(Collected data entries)
---+---
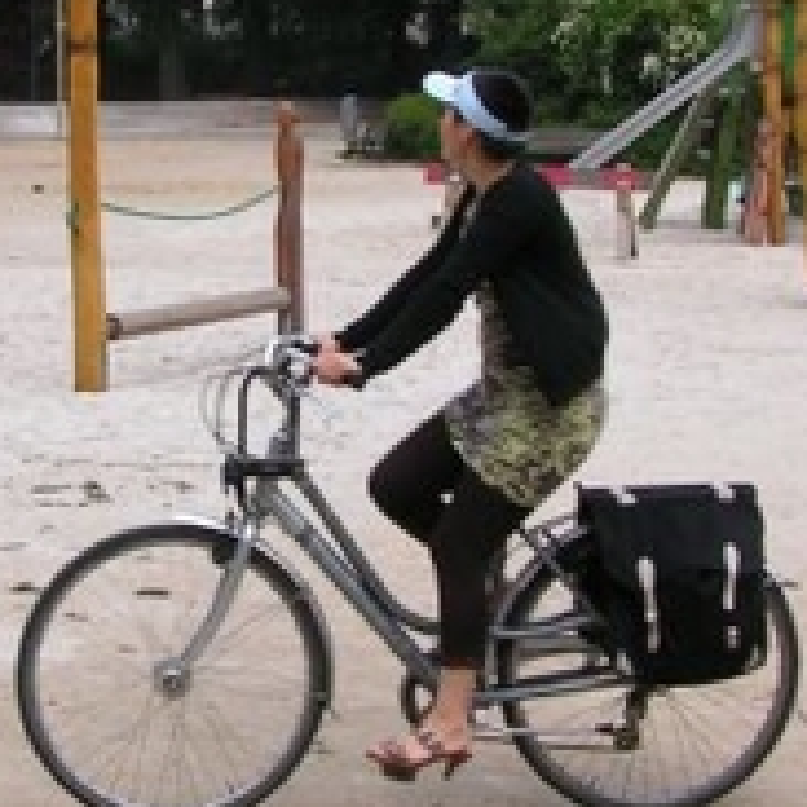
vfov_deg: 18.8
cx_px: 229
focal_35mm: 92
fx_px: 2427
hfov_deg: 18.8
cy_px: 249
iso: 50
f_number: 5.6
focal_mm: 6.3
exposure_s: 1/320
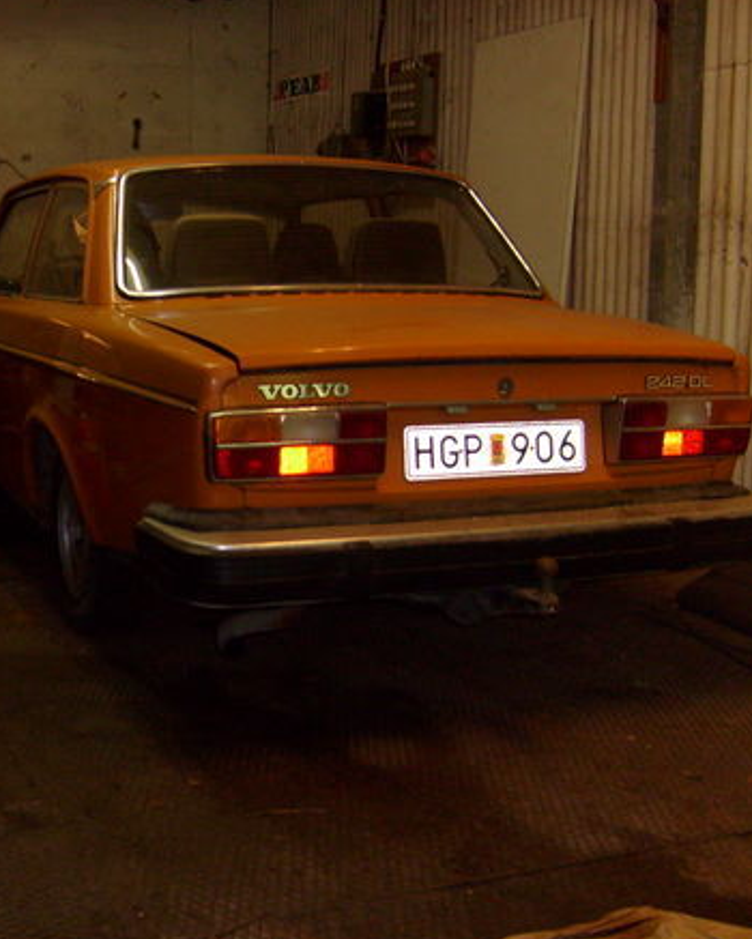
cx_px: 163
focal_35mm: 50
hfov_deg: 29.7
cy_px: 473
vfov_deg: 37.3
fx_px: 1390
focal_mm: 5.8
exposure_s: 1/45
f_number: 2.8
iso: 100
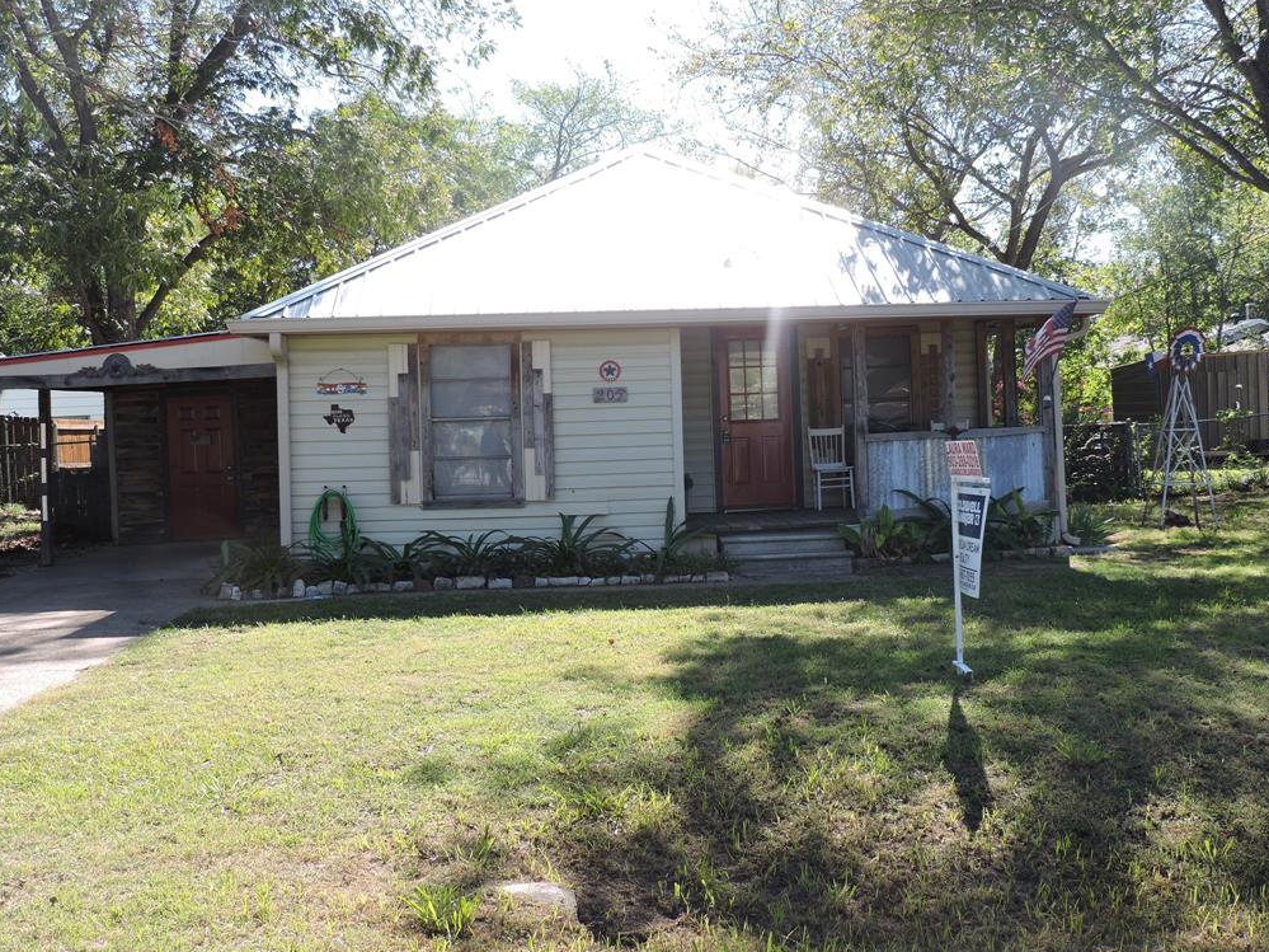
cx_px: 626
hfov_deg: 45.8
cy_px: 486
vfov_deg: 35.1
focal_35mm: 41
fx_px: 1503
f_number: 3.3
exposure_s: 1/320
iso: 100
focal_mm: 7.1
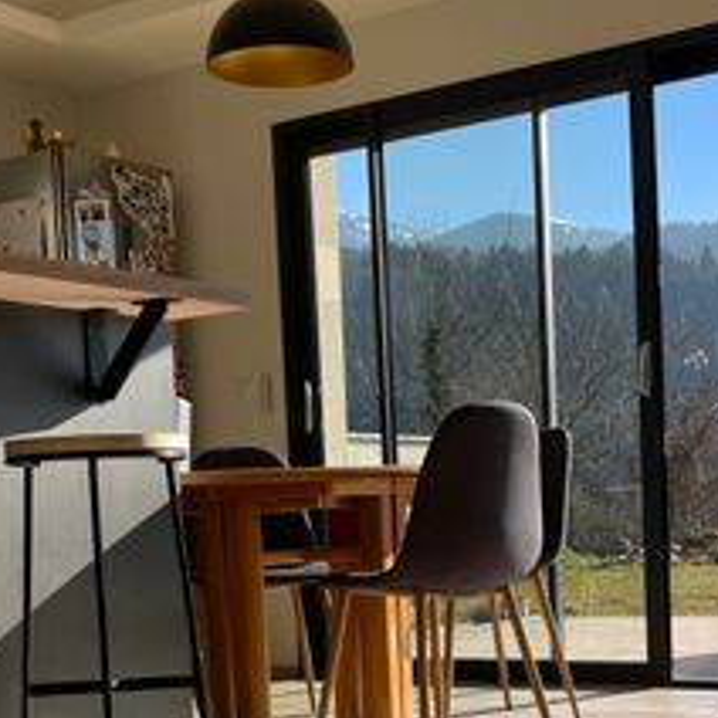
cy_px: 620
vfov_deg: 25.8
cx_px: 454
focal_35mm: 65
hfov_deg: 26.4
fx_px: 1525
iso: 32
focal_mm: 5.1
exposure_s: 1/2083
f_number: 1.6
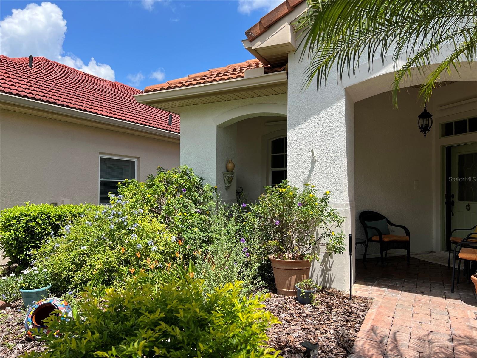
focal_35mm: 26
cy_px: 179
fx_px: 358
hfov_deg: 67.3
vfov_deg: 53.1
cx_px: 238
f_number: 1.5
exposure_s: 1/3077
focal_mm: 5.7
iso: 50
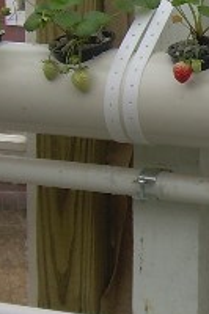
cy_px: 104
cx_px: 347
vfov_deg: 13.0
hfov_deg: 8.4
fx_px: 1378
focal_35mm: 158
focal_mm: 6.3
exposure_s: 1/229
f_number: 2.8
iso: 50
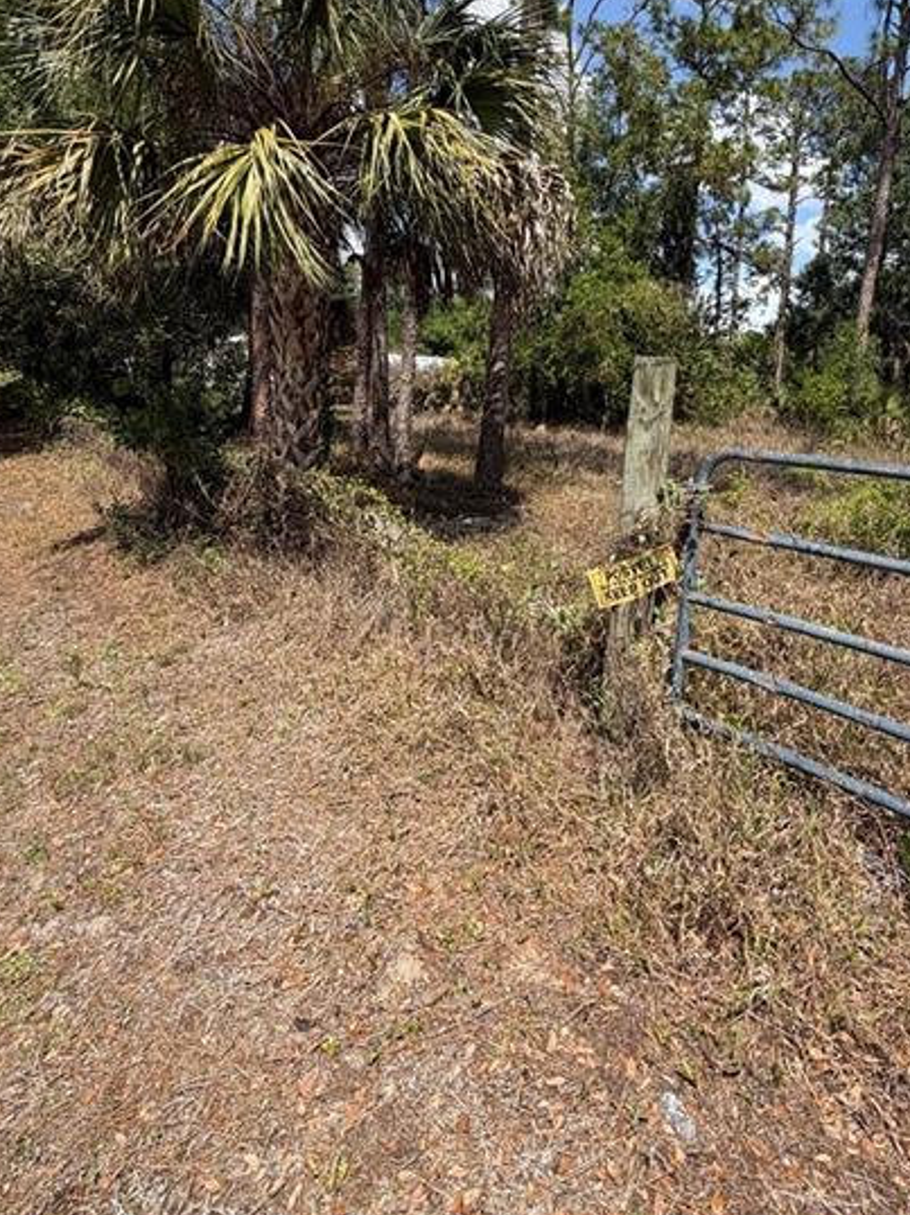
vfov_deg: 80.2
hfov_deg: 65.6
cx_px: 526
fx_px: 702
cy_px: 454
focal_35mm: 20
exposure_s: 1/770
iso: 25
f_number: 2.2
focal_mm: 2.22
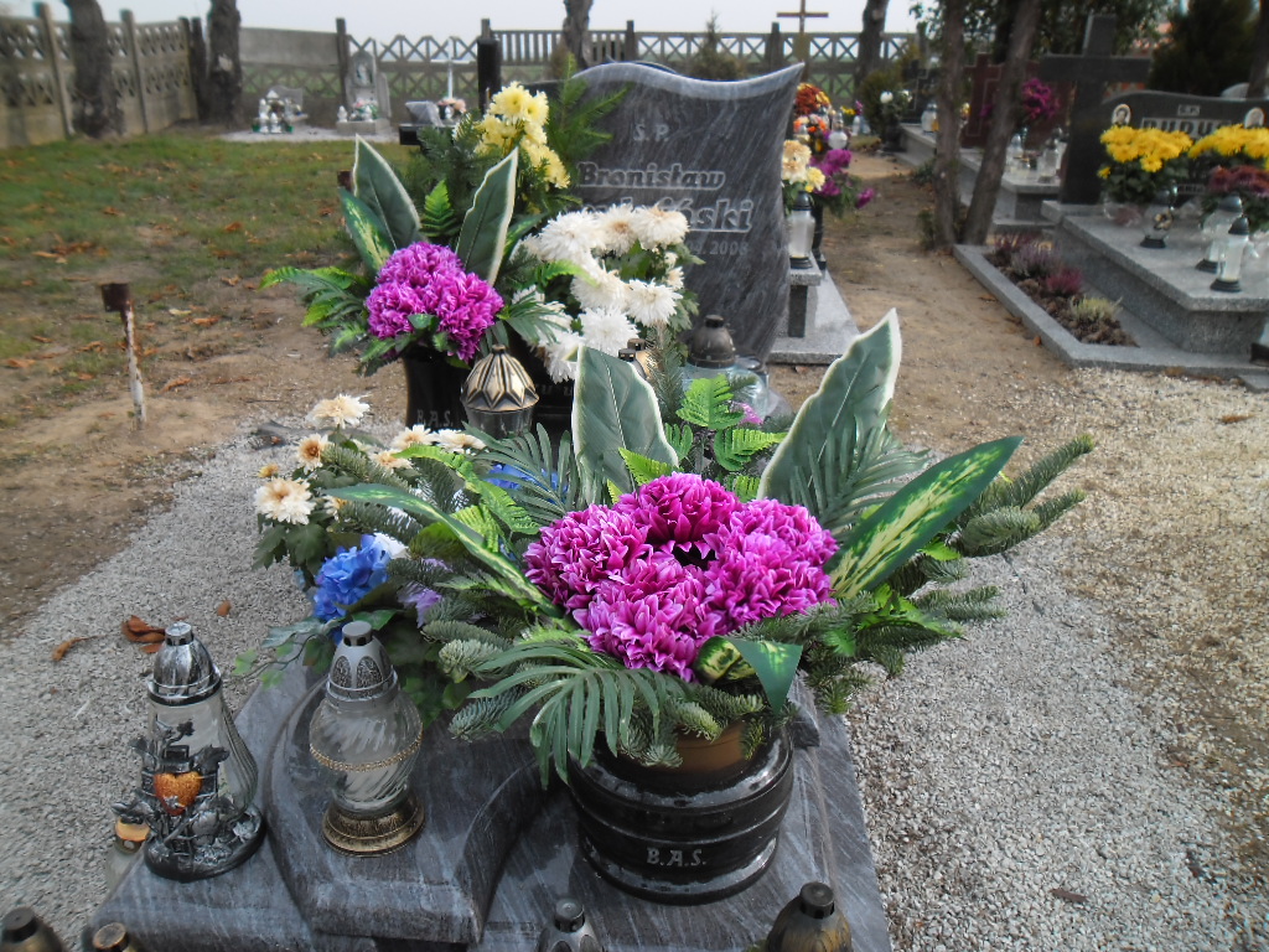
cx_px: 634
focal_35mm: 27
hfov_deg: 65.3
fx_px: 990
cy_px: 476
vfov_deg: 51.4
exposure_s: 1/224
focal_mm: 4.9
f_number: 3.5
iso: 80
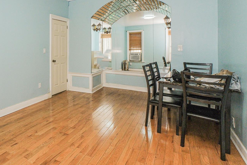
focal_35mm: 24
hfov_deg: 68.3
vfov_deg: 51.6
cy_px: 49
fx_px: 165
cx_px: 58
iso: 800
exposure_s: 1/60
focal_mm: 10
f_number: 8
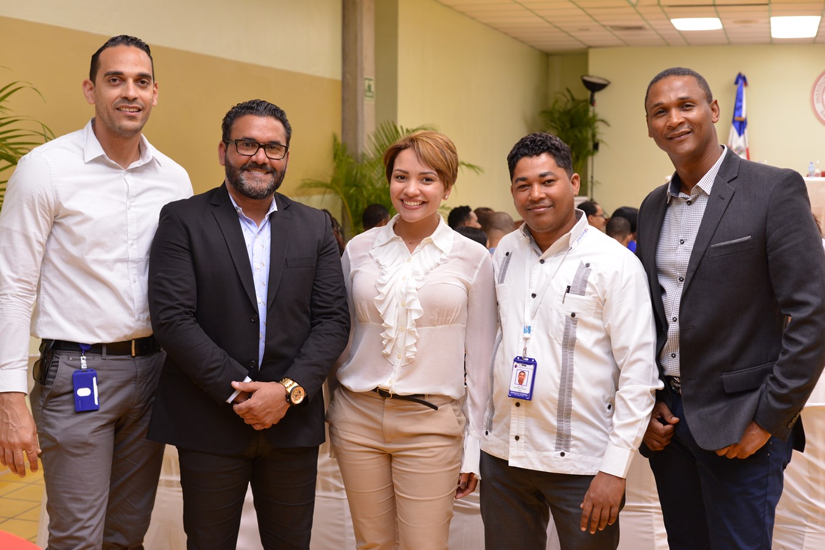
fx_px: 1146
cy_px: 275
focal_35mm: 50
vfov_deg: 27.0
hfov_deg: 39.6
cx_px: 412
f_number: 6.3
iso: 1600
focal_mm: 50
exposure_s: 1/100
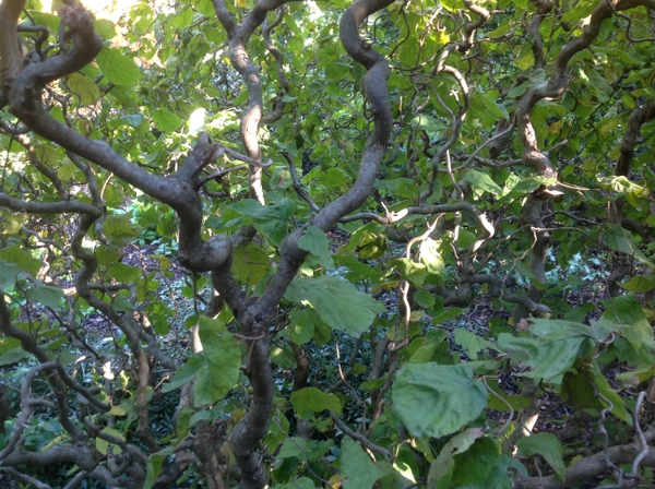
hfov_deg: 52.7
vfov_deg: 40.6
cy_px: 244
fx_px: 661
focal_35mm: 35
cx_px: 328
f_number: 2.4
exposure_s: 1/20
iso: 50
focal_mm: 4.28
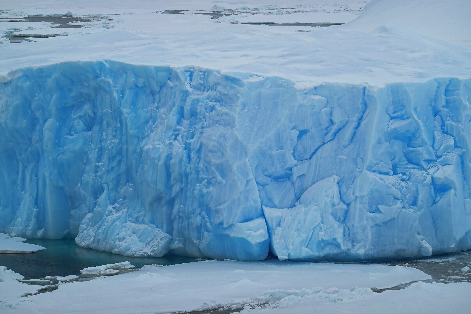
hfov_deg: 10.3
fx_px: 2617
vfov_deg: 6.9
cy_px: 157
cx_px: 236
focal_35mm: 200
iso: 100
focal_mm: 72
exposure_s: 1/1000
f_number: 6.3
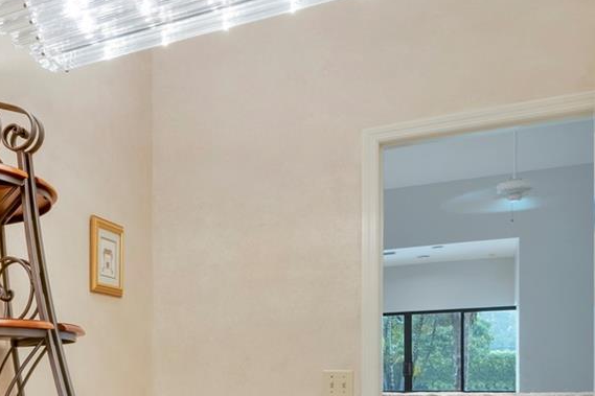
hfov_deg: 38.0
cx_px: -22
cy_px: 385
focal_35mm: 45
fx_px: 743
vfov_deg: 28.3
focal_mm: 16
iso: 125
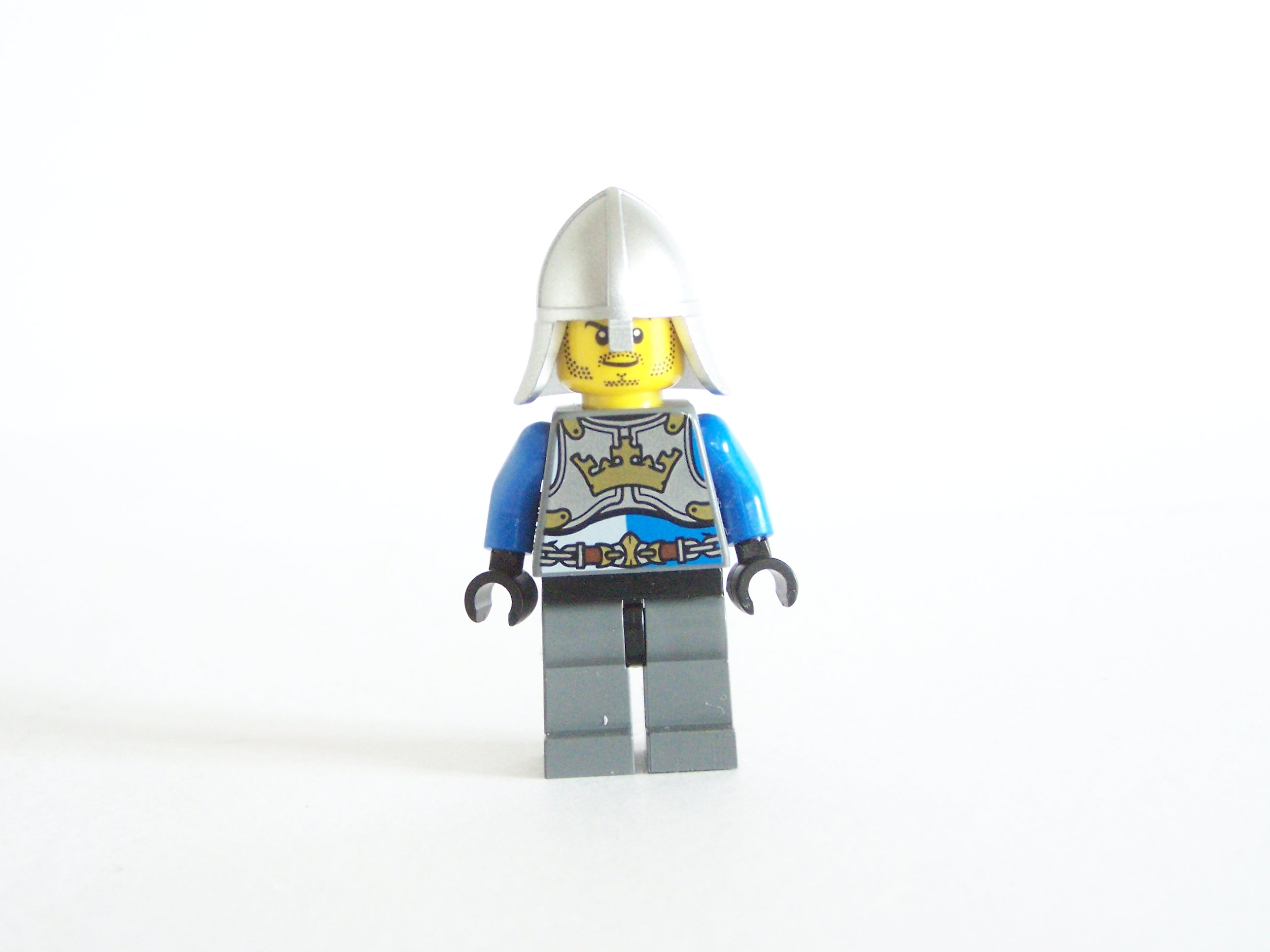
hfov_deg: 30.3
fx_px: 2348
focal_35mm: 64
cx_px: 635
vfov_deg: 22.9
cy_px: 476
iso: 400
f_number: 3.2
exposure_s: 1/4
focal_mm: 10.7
---+---
» Requirement
Every entry above needs to be retyped exactly; drop the pictures.

» Solution to the exercise
vfov_deg: 18.8
cx_px: 229
focal_35mm: 92
fx_px: 2427
hfov_deg: 18.8
cy_px: 249
iso: 50
f_number: 5.6
focal_mm: 6.3
exposure_s: 1/320
cx_px: 163
focal_35mm: 50
hfov_deg: 29.7
cy_px: 473
vfov_deg: 37.3
fx_px: 1390
focal_mm: 5.8
exposure_s: 1/45
f_number: 2.8
iso: 100
cx_px: 626
hfov_deg: 45.8
cy_px: 486
vfov_deg: 35.1
focal_35mm: 41
fx_px: 1503
f_number: 3.3
exposure_s: 1/320
iso: 100
focal_mm: 7.1
cy_px: 620
vfov_deg: 25.8
cx_px: 454
focal_35mm: 65
hfov_deg: 26.4
fx_px: 1525
iso: 32
focal_mm: 5.1
exposure_s: 1/2083
f_number: 1.6
focal_35mm: 26
cy_px: 179
fx_px: 358
hfov_deg: 67.3
vfov_deg: 53.1
cx_px: 238
f_number: 1.5
exposure_s: 1/3077
focal_mm: 5.7
iso: 50
cy_px: 104
cx_px: 347
vfov_deg: 13.0
hfov_deg: 8.4
fx_px: 1378
focal_35mm: 158
focal_mm: 6.3
exposure_s: 1/229
f_number: 2.8
iso: 50
vfov_deg: 80.2
hfov_deg: 65.6
cx_px: 526
fx_px: 702
cy_px: 454
focal_35mm: 20
exposure_s: 1/770
iso: 25
f_number: 2.2
focal_mm: 2.22
cx_px: 634
focal_35mm: 27
hfov_deg: 65.3
fx_px: 990
cy_px: 476
vfov_deg: 51.4
exposure_s: 1/224
focal_mm: 4.9
f_number: 3.5
iso: 80
focal_35mm: 24
hfov_deg: 68.3
vfov_deg: 51.6
cy_px: 49
fx_px: 165
cx_px: 58
iso: 800
exposure_s: 1/60
focal_mm: 10
f_number: 8
fx_px: 1146
cy_px: 275
focal_35mm: 50
vfov_deg: 27.0
hfov_deg: 39.6
cx_px: 412
f_number: 6.3
iso: 1600
focal_mm: 50
exposure_s: 1/100
hfov_deg: 52.7
vfov_deg: 40.6
cy_px: 244
fx_px: 661
focal_35mm: 35
cx_px: 328
f_number: 2.4
exposure_s: 1/20
iso: 50
focal_mm: 4.28
hfov_deg: 10.3
fx_px: 2617
vfov_deg: 6.9
cy_px: 157
cx_px: 236
focal_35mm: 200
iso: 100
focal_mm: 72
exposure_s: 1/1000
f_number: 6.3
hfov_deg: 38.0
cx_px: -22
cy_px: 385
focal_35mm: 45
fx_px: 743
vfov_deg: 28.3
focal_mm: 16
iso: 125
hfov_deg: 30.3
fx_px: 2348
focal_35mm: 64
cx_px: 635
vfov_deg: 22.9
cy_px: 476
iso: 400
f_number: 3.2
exposure_s: 1/4
focal_mm: 10.7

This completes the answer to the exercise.